Today Avid Technology issued a press release outlining the changes and new features in their latest version of the Media Composer software, Avid Media Composer 5.5.  Among the new features is one that particularly excites me…and it has been very difficult to keep quiet about this (I’m on the Avid Beta, so I’ve been playing with this for a while).  Media Composer 5.5 now works with AJA hardware, specifically, the AJA IO Express.  What is major about this announcement, other than adding another third party partner to their list (they opened up MC5 to the Matrox MXO2 Mini last year) is that this isn’t just another monitoring solution…this is a capture solution as well.

Yes, you can capture and output using the AJA IO Express.  Capture to Avid MXF media.  Have deck control so that you can capture and output with accurate timecode.

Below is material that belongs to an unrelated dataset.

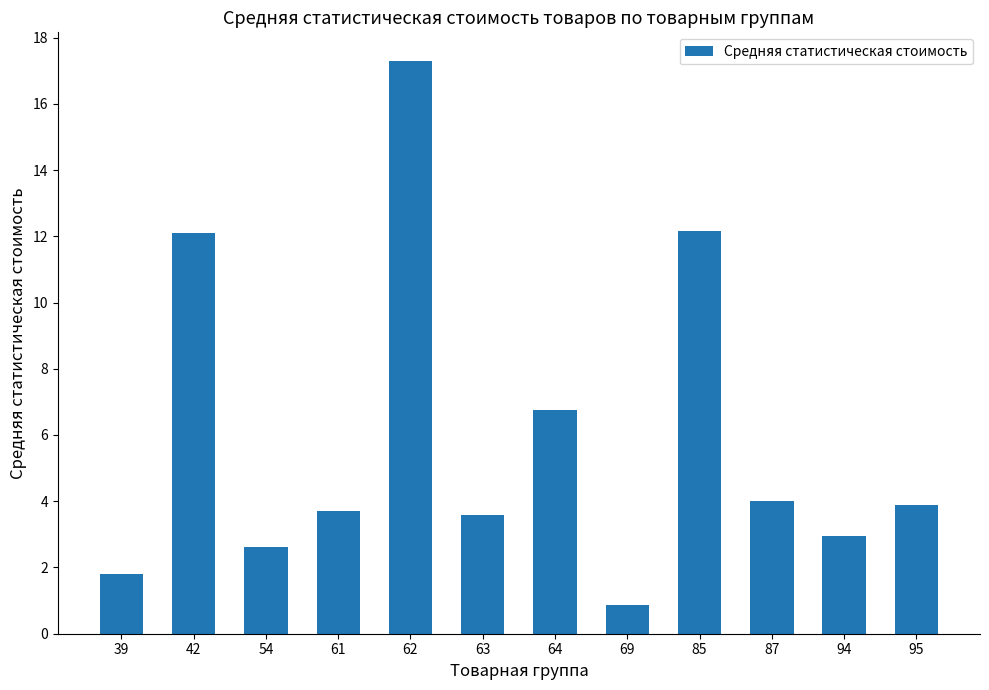

Which label corresponds to the smallest value in the chart?

69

That’s a big deal!  Sure, it doesn’t offer the hardware acceleration that the DX line of hardware does, but it is a great economical way to get your footage into and out of your system.

Not long ago…last year, around NAB in April…Avid announced Media Composer 5, and I blogged about it.  One of the things that I mentioned that was HUGE was monitoring via non-Avid hardware, specifically the Matrox MXO2 mini.  That was a huge thing…now we could monitor what we were doing without the expensive Avid hardware.  Because that was a gripe of a lot of people, that yes, the Media Composer software is now inexpensive, but still they needed to shell out upwards of $8000 for a Mojo DX  just to see what they were doing on a monitor.  They didn’t need to capture, they just needed to monitor…as they shoot tapeless.

Still, this left more than a few people asking, why the MINI?  We want this to work with AJA, Black-Magic.  We want Avid to open up to the hardware we already have so that we can capture using the same card in Final Cut Pro as well as Avid.  The answer Avid had to that was…”baby steps.”  They were slowing working towards this…soon more and more hardware will be added. Sure enough, we have new hardware, and the ability to capture and output…for under $1000.  And it works on a tower and laptop (if the laptop has an Express34 slot).

What else did they announce?

PHRASE FIND.  This is much akin to GET from AV3 software.  This software will index all of the spoken words in a project, and allow you to search for something someone said.  For the times where you know that the interviewee talked about their life in Montana, but you don’t know where in the 2 hour interview they said this.  You could spend the two hours looking for it, or use Phrase Find to find the word MONTANA within seconds.

Phrase Find isn’t part of the Avid Media Composer package…it is what they call an “addon” product. But, it is one that will be well worth the money, with the amount of time it saves.

They have also added native support for HDCAM Lite, expanded support for Euphonix hardware (no surprise since they bought the company, and enhances their Smart Tool functionality…allowing us to directly manipulate transitions on the timeline with the mouse.

Avid is advancing their Media Composer software faster than I would have imagined.  It is very difficult to keep up with them now.  Every time I turn around, BAM, new Media Composer with great new features. BAM! support for more hardware.  Adding new functionality, and making changes to old functionality to make it better.  Listening to editor’s needs and addressing them at the speed of light.  Avid Media Composer is emerging as the leader in keeping up with current technologies…and losing the image of the old stagnant system that while rock solid, was very antiquated.

In the past I would find my self cursing under my breath…or rather loudly for people around me to hear…that Avid couldn’t do this or couldn’t do that….cursing that I wasn’t working on my lovely Final Cut Pro system.  But now more and more often I find myself on Final Cut Pro cursing and swearing and wanting to be using Media Composer.  Honestly, I want both systems at my beck and call.  And Avid is making it easier for me to do that.